14.  She was unable to provide a copy of [Child 1]’s text massage to Mr Sampson as it had been deleted from the mobile phone from which he sent the message.

15   Ms Green’s evidence was that she provided [Child 1] with details of her bank account to which Mr Sampson could deposit his $3,000 contribution to [Child 1]’s costs for travelling to [Country 1] for the tournament.

16. In response to questioning by the Tribunal as to any discussions she had with Mr Sampson regarding the payment of his contribution to the tournament costs, she said that as she and Mr Sampson were not on speaking terms at that time or since, there was no discussion between them regarding the circumstances in which he agreed with [Child 1] to make a $3,000 contribution, and that her knowledge and information regarding Mr Sampson’s agreement to make a contribution came from [Child 1].

17. She said she became aware Mr Sampson had deposited his $3,000 contribution to the tournament costs to her [Bank 1] account when she noticed that amount had been credited to her bank account on 13 May 2018. She said she forwarded this amount to [Child 1]’s [sports] team authorities in part payment of [Child 1]’s costs for the trip to [Country 1]. She gave evidence that she had made arrangements with [Child 1]’s [sports] team management to pay off the balance of the costs of his trip to [Country 1] for the tournament from her own funds. She denied there was any agreement with Mr Sampson that his contribution to the cost of [Child 1]’s trip to [Country 1] would be accepted by her as a payment in lieu of child support.

18. Mr Sampson’s evidence was that he received the request for financial assistance for [Child 1]’s trip to [Country 1] for the [sports] tournament from [Child 1] via Ms Green’s mobile telephone, which included details of Ms Green’s [Bank 1] account to which his contribution was to be paid.

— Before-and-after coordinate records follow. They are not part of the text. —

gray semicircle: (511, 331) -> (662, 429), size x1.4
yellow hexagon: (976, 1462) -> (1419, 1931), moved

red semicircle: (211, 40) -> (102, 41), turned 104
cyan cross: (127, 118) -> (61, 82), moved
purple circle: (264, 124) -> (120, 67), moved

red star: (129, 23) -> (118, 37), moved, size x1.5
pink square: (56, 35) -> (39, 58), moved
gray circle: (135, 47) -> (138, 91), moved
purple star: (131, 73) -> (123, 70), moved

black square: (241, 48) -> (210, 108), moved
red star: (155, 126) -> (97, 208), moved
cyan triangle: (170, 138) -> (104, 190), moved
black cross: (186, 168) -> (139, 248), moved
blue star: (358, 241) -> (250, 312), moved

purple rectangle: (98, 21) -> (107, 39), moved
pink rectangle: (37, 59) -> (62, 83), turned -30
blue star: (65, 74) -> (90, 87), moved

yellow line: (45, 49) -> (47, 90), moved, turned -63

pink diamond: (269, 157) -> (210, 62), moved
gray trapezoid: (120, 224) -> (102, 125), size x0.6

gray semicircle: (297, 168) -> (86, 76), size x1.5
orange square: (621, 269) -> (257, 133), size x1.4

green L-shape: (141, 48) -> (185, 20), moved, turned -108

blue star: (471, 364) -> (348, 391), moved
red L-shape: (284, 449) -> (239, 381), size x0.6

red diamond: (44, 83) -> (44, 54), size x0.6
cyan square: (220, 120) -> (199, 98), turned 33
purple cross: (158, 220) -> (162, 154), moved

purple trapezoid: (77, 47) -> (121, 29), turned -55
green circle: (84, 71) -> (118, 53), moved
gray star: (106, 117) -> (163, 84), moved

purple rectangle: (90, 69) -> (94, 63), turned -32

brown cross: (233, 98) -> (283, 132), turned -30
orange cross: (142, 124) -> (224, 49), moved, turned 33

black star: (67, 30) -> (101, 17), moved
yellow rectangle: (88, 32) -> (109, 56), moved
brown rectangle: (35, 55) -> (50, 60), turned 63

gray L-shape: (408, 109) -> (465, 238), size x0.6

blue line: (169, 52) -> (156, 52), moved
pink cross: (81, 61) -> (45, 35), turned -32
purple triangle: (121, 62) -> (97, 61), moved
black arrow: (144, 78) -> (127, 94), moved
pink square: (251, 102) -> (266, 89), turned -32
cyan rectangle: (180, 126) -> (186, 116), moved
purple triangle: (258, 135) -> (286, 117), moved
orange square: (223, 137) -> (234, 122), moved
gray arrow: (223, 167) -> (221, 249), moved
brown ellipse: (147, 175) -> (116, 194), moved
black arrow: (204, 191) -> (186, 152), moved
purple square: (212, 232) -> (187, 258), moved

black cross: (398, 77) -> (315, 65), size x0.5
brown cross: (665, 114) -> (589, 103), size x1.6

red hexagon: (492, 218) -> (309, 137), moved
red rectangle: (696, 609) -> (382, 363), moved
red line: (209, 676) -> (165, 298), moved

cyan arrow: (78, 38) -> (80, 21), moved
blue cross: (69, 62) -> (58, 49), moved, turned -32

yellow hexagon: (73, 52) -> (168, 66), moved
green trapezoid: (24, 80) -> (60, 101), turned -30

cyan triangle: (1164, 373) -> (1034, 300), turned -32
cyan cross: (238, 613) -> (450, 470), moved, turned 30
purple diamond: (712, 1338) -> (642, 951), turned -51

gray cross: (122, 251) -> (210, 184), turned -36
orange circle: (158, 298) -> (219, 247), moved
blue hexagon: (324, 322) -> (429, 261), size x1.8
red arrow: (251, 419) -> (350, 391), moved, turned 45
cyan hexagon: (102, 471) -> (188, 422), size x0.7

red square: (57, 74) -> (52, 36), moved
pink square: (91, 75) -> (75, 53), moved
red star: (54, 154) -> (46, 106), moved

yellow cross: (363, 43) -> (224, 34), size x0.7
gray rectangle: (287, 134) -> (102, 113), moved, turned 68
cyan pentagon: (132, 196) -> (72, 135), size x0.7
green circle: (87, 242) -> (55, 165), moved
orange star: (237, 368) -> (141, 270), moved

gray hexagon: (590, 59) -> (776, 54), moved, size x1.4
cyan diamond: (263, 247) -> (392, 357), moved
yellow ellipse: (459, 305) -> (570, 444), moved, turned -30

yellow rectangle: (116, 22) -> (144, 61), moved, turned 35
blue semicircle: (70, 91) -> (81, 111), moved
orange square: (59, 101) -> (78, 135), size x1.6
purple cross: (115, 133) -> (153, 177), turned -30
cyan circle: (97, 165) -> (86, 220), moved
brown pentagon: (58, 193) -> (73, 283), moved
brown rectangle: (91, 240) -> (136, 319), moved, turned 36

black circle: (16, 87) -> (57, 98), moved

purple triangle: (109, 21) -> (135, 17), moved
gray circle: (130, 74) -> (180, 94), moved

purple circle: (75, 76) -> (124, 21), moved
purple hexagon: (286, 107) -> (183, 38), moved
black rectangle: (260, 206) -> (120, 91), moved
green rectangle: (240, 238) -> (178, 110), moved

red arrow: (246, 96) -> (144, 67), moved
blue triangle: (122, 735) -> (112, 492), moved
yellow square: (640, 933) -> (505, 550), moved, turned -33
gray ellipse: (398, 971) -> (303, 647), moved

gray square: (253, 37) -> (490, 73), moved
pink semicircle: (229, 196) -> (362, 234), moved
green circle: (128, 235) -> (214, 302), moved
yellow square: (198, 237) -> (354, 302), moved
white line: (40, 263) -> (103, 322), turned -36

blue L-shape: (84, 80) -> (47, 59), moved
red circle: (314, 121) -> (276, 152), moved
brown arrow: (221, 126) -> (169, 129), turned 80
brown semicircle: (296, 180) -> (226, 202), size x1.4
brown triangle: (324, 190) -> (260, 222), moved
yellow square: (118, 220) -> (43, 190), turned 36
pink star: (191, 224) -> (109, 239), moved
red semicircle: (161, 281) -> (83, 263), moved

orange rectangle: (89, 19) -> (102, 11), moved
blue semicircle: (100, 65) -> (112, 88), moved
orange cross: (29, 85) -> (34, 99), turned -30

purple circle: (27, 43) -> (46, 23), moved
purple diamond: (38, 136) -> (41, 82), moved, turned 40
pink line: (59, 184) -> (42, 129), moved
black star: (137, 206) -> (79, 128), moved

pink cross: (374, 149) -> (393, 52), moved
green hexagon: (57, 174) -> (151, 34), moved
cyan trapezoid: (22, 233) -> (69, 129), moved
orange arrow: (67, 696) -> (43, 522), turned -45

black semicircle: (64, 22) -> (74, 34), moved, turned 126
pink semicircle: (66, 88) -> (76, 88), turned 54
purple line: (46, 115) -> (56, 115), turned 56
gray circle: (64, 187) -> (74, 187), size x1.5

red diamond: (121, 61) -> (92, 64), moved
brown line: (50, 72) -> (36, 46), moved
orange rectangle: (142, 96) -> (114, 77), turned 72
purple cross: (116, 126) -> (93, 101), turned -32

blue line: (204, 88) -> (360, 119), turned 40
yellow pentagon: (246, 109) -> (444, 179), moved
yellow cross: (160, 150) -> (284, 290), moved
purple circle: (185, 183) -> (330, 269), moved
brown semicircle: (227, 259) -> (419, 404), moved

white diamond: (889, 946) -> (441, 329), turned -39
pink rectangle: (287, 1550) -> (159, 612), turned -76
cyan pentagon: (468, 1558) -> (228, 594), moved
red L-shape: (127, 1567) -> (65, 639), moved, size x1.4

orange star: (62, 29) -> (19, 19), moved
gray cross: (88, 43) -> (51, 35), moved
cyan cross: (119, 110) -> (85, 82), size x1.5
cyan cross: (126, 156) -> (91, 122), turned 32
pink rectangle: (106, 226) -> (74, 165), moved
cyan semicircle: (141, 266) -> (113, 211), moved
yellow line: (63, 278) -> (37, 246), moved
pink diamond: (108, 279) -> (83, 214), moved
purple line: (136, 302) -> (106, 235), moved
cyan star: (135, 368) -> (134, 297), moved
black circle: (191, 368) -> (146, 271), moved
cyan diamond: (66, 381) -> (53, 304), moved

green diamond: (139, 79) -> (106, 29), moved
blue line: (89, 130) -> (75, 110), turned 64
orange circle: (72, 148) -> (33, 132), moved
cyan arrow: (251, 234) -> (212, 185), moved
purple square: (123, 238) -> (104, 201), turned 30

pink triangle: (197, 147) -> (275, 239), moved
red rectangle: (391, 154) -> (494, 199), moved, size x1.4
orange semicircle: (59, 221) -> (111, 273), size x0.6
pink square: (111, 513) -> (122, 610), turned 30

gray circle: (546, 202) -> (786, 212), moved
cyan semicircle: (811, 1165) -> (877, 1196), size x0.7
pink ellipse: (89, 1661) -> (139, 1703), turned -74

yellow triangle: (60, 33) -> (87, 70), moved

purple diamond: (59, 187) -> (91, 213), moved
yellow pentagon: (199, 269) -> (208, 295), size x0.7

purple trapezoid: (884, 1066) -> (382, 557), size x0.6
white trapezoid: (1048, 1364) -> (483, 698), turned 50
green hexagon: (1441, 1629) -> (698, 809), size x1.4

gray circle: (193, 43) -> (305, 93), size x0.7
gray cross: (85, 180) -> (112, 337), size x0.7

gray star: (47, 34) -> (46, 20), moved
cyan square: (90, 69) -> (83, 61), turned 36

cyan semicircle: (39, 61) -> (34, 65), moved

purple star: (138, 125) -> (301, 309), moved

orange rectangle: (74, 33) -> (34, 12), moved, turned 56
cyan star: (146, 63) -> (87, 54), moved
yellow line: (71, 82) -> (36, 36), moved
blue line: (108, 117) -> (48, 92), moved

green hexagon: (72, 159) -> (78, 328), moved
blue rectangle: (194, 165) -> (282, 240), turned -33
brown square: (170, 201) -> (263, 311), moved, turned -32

 19. He also acknowledged that he had agreed to assist [Child 1] with funding for his trip to [Country 1] for the [sports] tournament by contributing the sum of $3,000, and that as soon as he was able to raise those funds, he deposited that amount to Ms Green’s nominated bank account on 13 May 2018, categorising the deposit as “Transfer to [Bank 1] A/c [Bank 1] App [Country 1] Trip”, as appears from the payment advice document at pages 36 and 45 of Exhibit 1.

20.  Mr Sampson also acknowledged in his evidence to the Tribunal that there was no discussion or agreement between him and Ms Green that his contribution of $3,000 to [Child 1]’s trip to [Country 1] would be treated as a payment in lieu of child support. He said he had been informed by officers at the Department that the payment could be considered as a child support payment because it related to a school sporting event. However, he acknowledged that his payment to Ms Green’s [Bank 1] account was expressly for the purpose of defraying the costs of [Child 1]’s [sports] team’s trip to [Country 1], and not child support.

21.  Mr Sampson did not challenge the quantification of the arrears calculated by the Department at $1,559.05 at hearing.

22. The Tribunal finds that the evidence is that Mr Sampson’s payment of $3,000 to Ms Green’s [Bank 1] account on 13 May 2018 was expressly his contribution to [Child 1]’s costs for his trip to [Country 1] for his team’s participation in a [sports] tournament in that country, and not a payment for child support purposes. As such, it cannot be regarded as a child support payment made within the arears period.

DECISION

The Tribunal sets aside the decision under review and, in substitution, decides that an arrears amount of $1,559.05 was collectable for the period 6 May 2018 to 5 August 2018.